Op basis van de maximale tijexcursie en het chlorideprofiel kan vervolgens per maand de maximale chloride fluctuatie per zone worden bepaald. Door te delen door het maandgemiddelde chloride-gehalte per zone, wordt tevens de relatieve chloride fluctuatie per maand per zone bepaald. Bij stations met lage chloride gehaltes en kleine schommelingen worden de afgeleide tij- excursies minder betrouwbaar. Doordat de zoutstress op deze locaties ook zeer klein is, vormt dit geen probleem voor de verdere evaluatie.

Stratificatie

Stratificatie komt momenteel amper voor in de Schelde.
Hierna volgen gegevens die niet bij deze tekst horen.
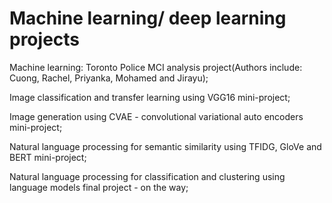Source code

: # Machine learning/ deep learning projects
Machine learning: Toronto Police MCI analysis project(Authors include: Cuong, Rachel, Priyanka, Mohamed and Jirayu);

Image classification and transfer learning using VGG16 mini-project; 

Image generation using CVAE - convolutional variational auto encoders mini-project;

Natural language processing for semantic similarity using TFIDG, GloVe and BERT mini-project;

Natural language processing for classification and clustering using language models final project - on the way;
Het risico op de negatieve gevolgen van stratificatie is dus zeer klein. De kans op dit fenomeen is het grootst in die zone waar zout en zoet elkaar tegenkomen, dit is de zone met de sterke saliniteitsgradiënt. Evaluatie van de verticale geleidbaarheidsgradiënt is enkel van nut in deze zone. Maandelijks wordt op basis van het verticale zoutprofiel nagegaan of er sprake is van sterke stratificatie. Wordt duidelijke stratificatie waargenomen, kan dit gevolgen hebben voor de zuurstofhuishouding nabij de bodem, en dus voor het benthos. Aangepaste metingen en een aangepaste evaluatie zijn dan nodig.